July 05, 2016Counter-Terrorism Prevent Marginalised and vulnerable groups
The government’s Prevent strategy, a centrepiece of its national counter-terrorism policy, is stifling the freedoms of children in classrooms across the United Kingdom and is counter-productive, Rights Watch (UK) said today in a landmark report based on extensive interviews with children, parents, teachers and law enforcement officials, among others.
The report is the most comprehensive study of the Prevent strategy following the introduction of the statutory Prevent duty on schools on 1 July 2015. The report brings to light a number of case studies never before reported and uncovers a range of human rights violations perpetrated against children in the United Kingdom in the name of national security. It comes only weeks after the Government announced further controversial counter-extremism measures in the Queens Speech.
“At a time when effective and lawful counter-terrorism policies are more important than ever, the UK government’s Prevent strategy is instead leaving a generation of young Britons fearful of exercising their rights to freedom of expression and belief. It is also proving counter-productive, driving children to discuss issues related to terrorism, religion, and identity outside the classroom and online where simplistic narratives are promoted and go unchallenged.” YASMINE AHMED, DIRECTOR OF RIGHTS WATCH (UK)
The Prevent strategy puts a statutory duty on a vast array of public sector workers in the United Kingdom, including teachers and childcare providers, to report individuals including children considered at risk of being drawn into terrorism based on their perceived association with non-violent extremism. Yet this obligation is based on a vague definition of extremism that includes opposition to ‘British values’, and a set of prescribed indicators of vulnerability to extremism that include ‘a desire for status’ and ‘a need for identity meaning and belonging’. Rights Watch (UK)’s report reveals that the Prevent strategy is serving to clamp down on open expression and debate in classrooms particularly among Muslim children who are disproportionately impacted by Prevent and fear being reported for expressing their political and religious views.

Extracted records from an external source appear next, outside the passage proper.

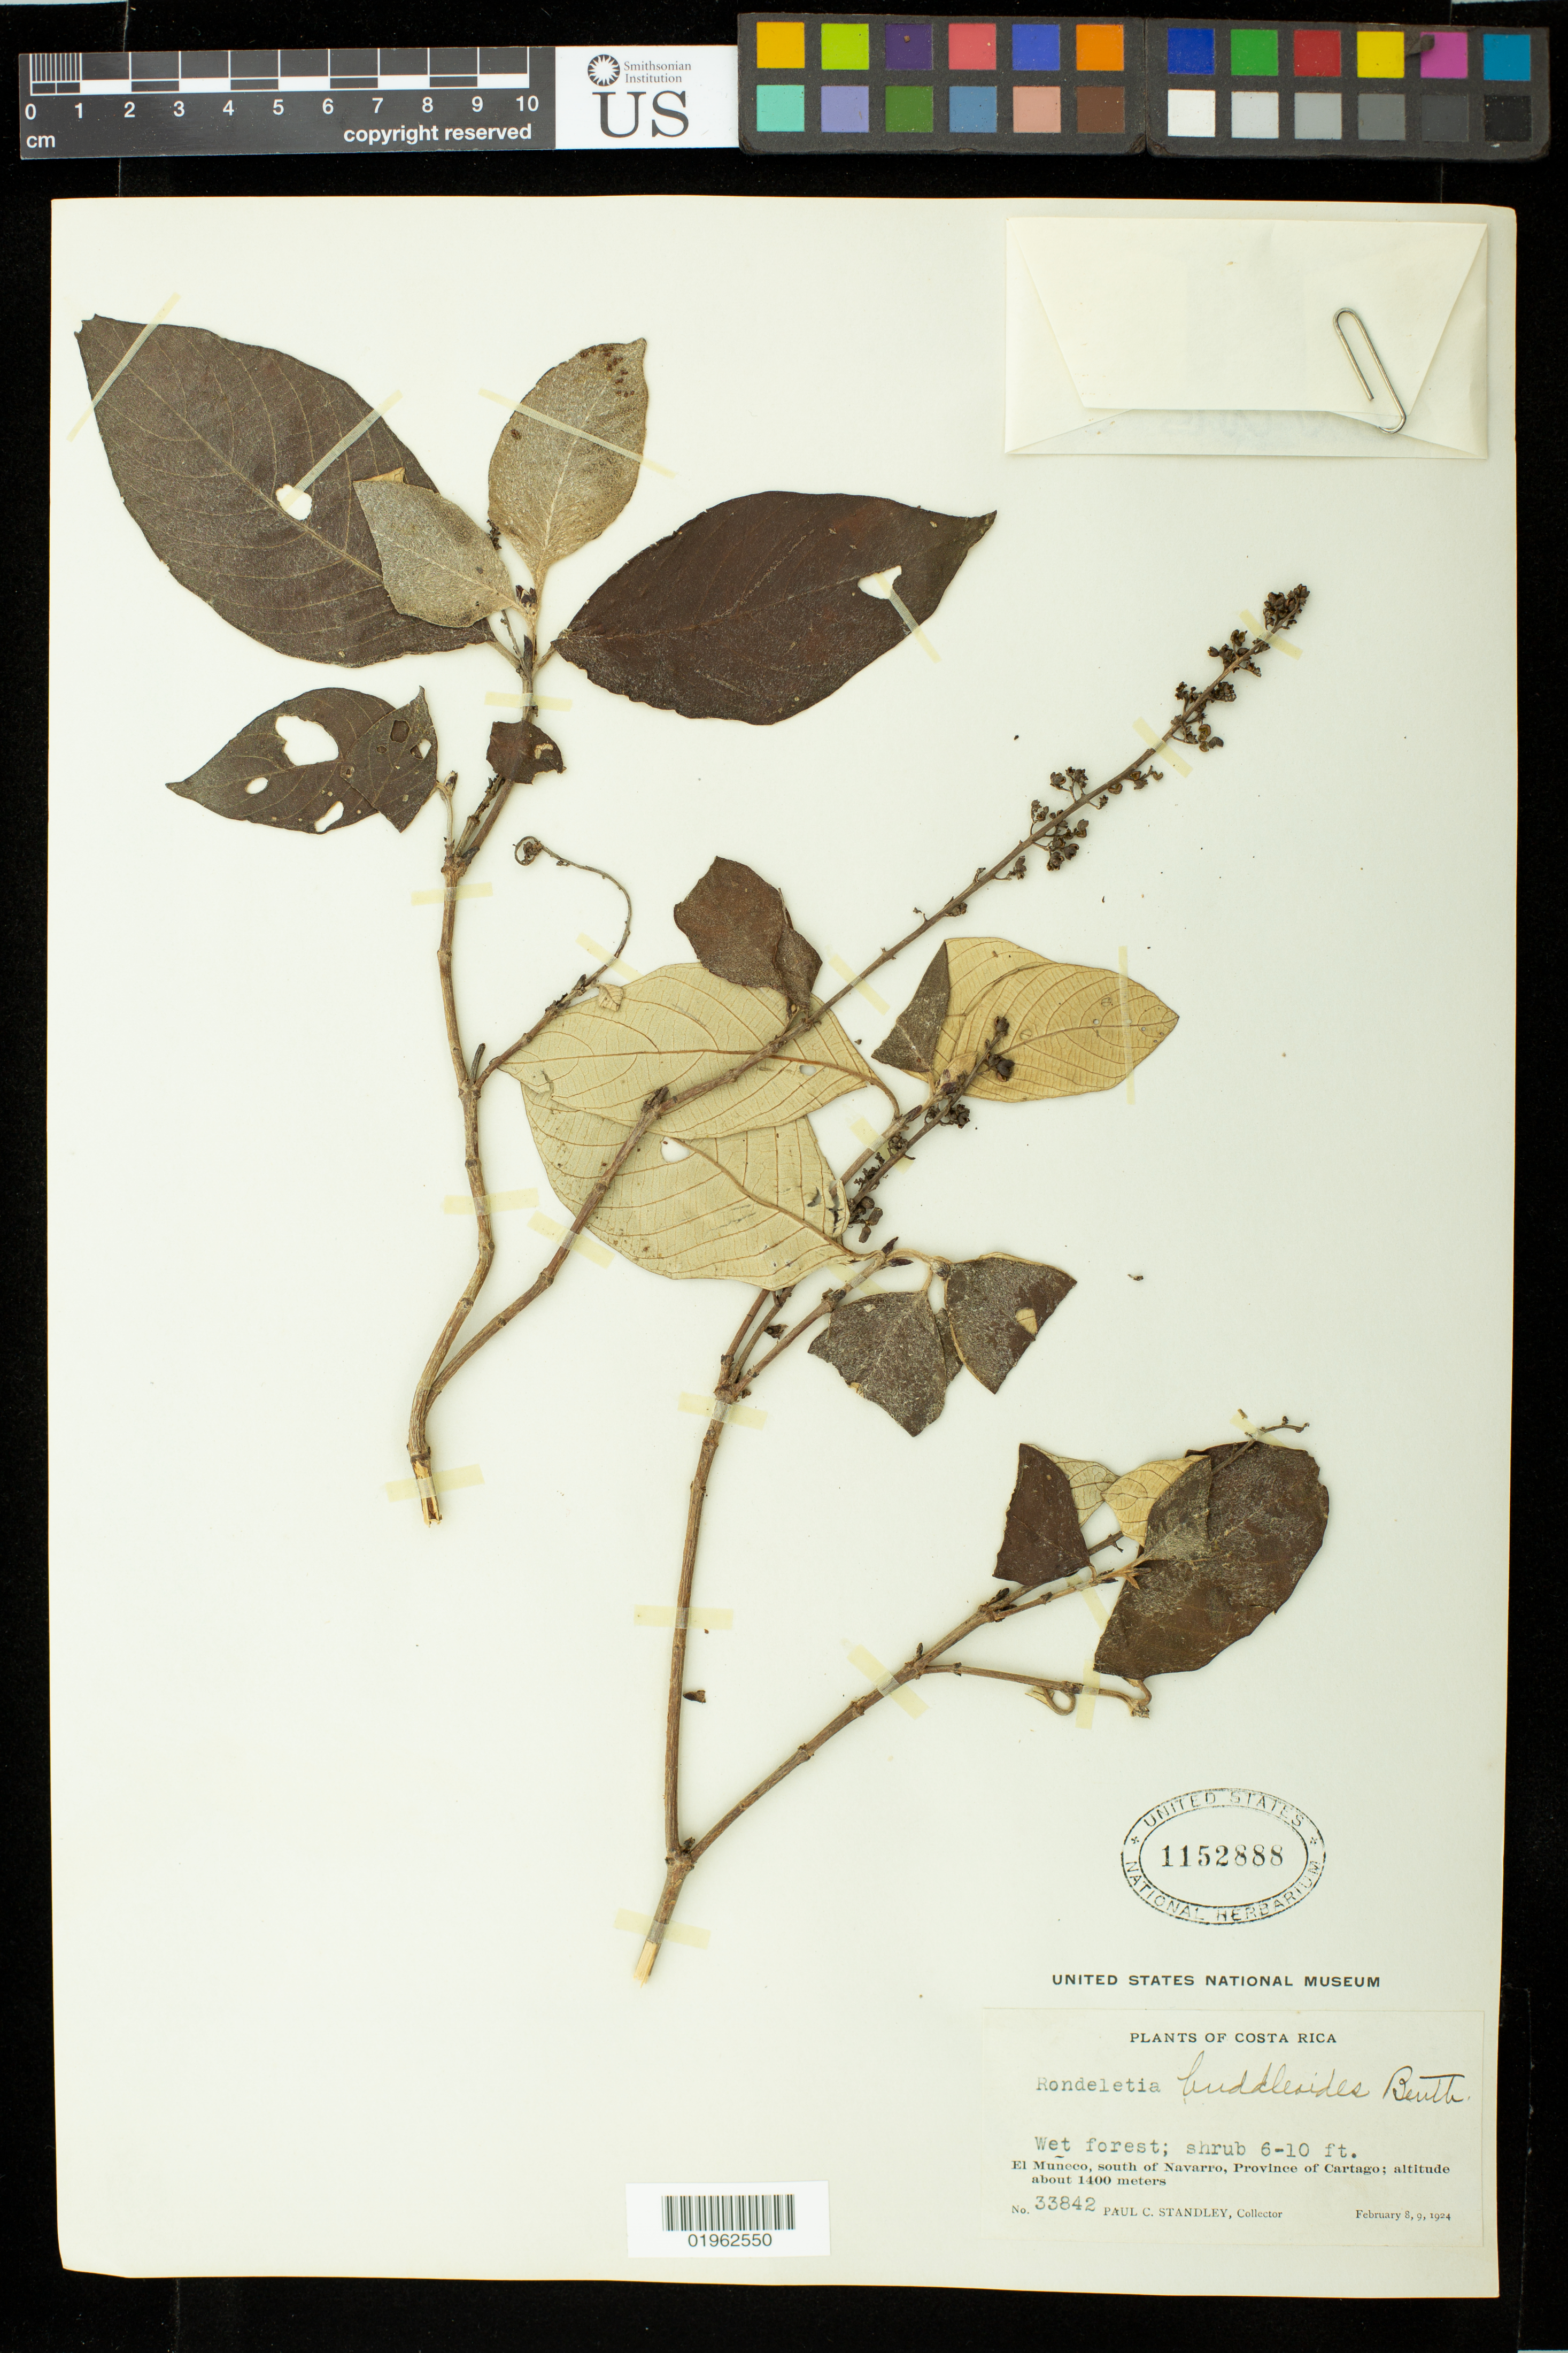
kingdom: Plantae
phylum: Tracheophyta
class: Magnoliopsida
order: Gentianales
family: Rubiaceae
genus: Rondeletia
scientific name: Rondeletia buddleioides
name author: Benth.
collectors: P. C. Standley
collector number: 33842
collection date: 1924-02-08/1924-02-09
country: Costa Rica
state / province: Cartago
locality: El Muñeco, south of Navarro.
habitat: wet forest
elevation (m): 1400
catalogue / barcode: US 1152888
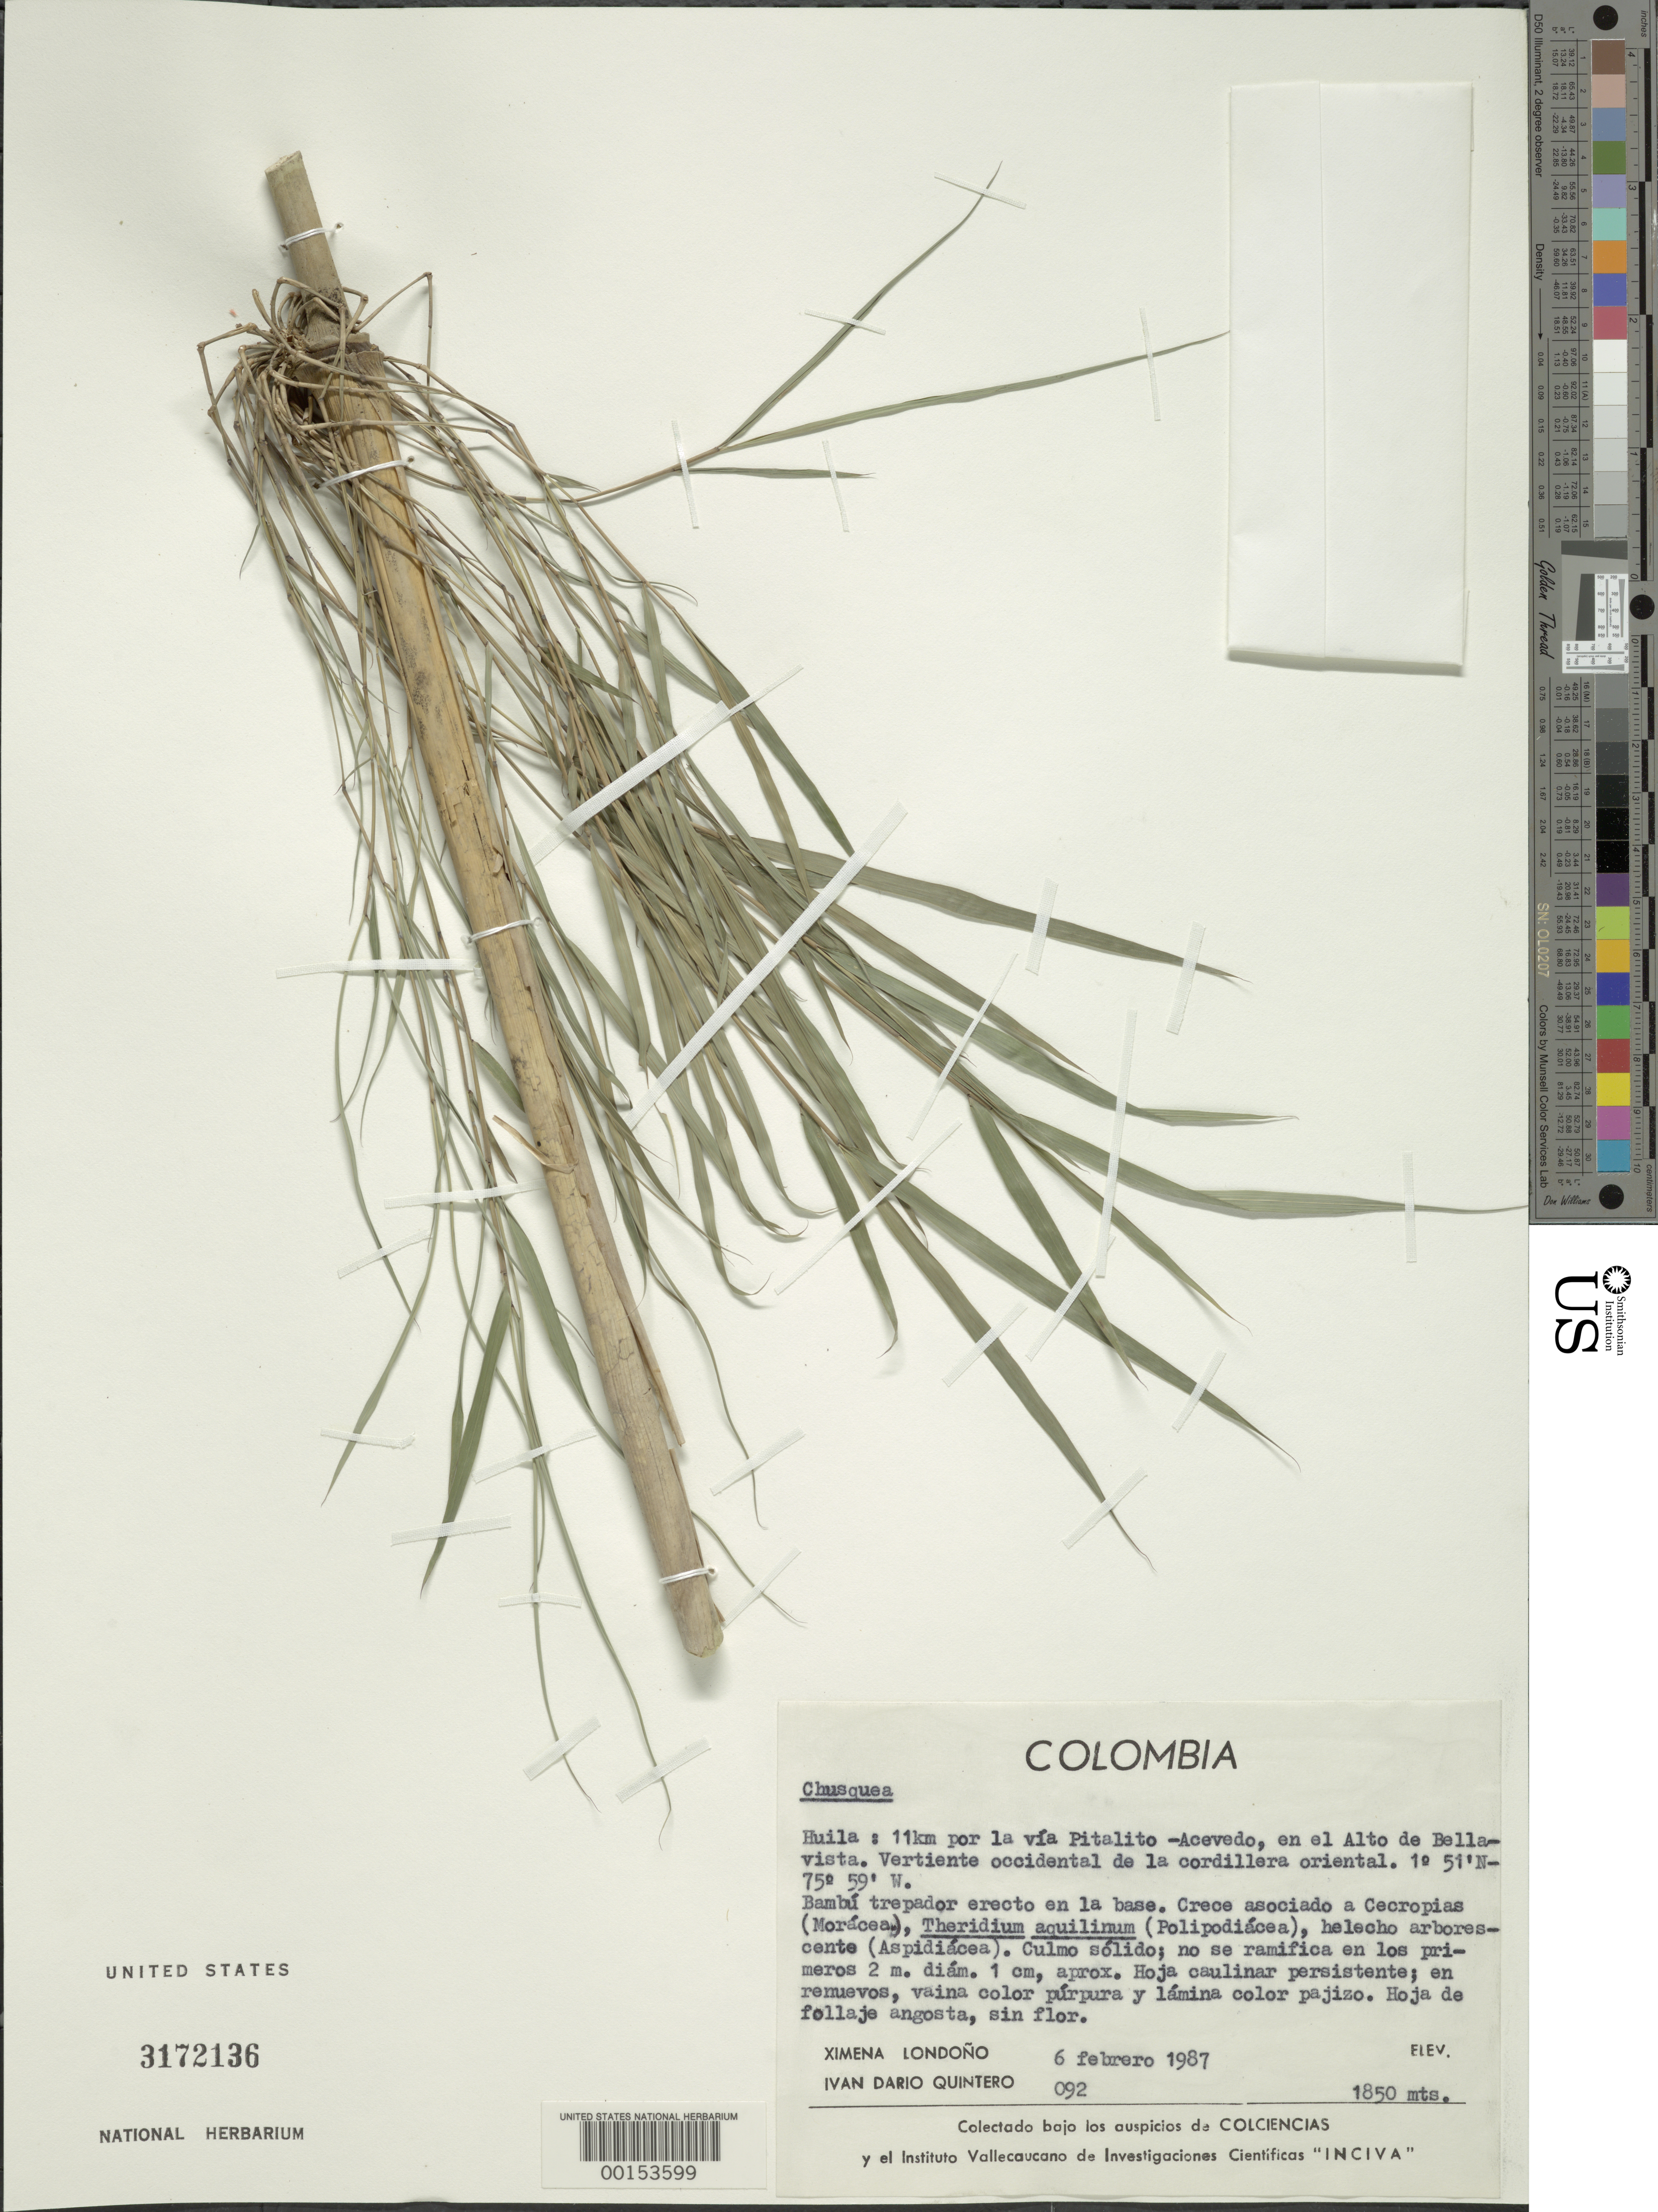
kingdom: Plantae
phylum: Tracheophyta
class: Liliopsida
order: Poales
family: Poaceae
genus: Chusquea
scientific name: Chusquea sp.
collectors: X. Londoño & I. Quintero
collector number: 092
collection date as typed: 06 Feb 1987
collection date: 1987-02-06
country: Colombia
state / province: Huila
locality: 11 km of Pitalito - Acevedo, in Alto de Bellavista, W slope of E mountain range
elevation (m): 1850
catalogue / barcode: US 3172136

“Our research has found that Muslim children across the United Kingdom are selfcensoring for fear of being reported under Prevent. Their fear is not unwarranted. We have uncovered a number of instances were children have been referred to Prevent for legitimately exercising their right to freedom of expression in situations where they pose no threat to society whatsoever.
This is having a chilling effect on free speech among Muslim children in the United Kingdom and a very serious and detrimental impact on their right to education.” YASMINE AHMED
The report reveals that children are being referred to Prevent on the basis of arbitrary decisions by teachers and other education professionals who receive inadequate training and guidance but are anxious to be seen to be complying with the statutory duty.
Rights Watch (UK)’s research documents a 9-year-old boy who was interviewed, without a parent or guardian present, and ‘cautioned’ for wearing a t-shirt with Arabic writing on it. Since the incident, the child is reluctant to return to school and is experiencing stress related health problems. The report also highlights the case of a 16-year-old student with learning disabilities who was referred to Prevent for borrowing a book on terrorism from the school library, and a 17-year-old boy who was questioned by police officers about his political and religious views after he was referred to Prevent for expressing solidarity with the Palestinian people.
In addition to the impact on freedom of expression and the right to education, the report also documents how the Government’s counter-extremism strategy is infringing on the right to privacy of children in the United Kingdom. There is evidence that under Prevent, information on children is being collected and retained without their consent and with no apparent regulation and safeguards. In one case, a 17 year old who was referred to Prevent discovered the police had collected information on him without his or his parent’s knowledge or consent, and was told that this information would be held indefinitely by the police and may be used against him in the future.
“It is completely unacceptable that the Government is collecting, retaining and potentially sharing information on children in the United Kingdom without their consent and with no apparent regulation and oversight, particularly in instances where these children are not even accused or suspected of engaging in unlawful activity. This is a clear violation of the right to privacy and is a flagrant violation of the state’s obligation to ensure that all its decisions and actions take account of the best interests of the child as a primary consideration.”
In direct violation of the UK’s legal obligations under the UN Convention on the Rights of the Child, the report also exposes the complete lack of consideration by the Government and Parliament of the impact of the Prevent strategy on children. When the Prevent duty was introduced into Parliament in 2015 there was no consideration of whether Prevent had the potential to have a differential impact in the rights of Muslim children and no acknowledgment the strategy may impact children’s human rights, particularly their rights to freedom of expression, education and freedom of religion.
“It is time for the UK Government to acknowledge that the Prevent strategy is infringing the human rights of children across the United Kingdom and is counterproductive.
Children should be encouraged to learn and grow, to express their views and have them challenged, and to value the fundamental rights that allow them to do so. A strategy that undermines these rights and alienates vulnerable children is counterproductive and inconsistent with the very ‘British values’ that the Government is supposedly promoting.
It is time for the Prevent strategy to be abolished.”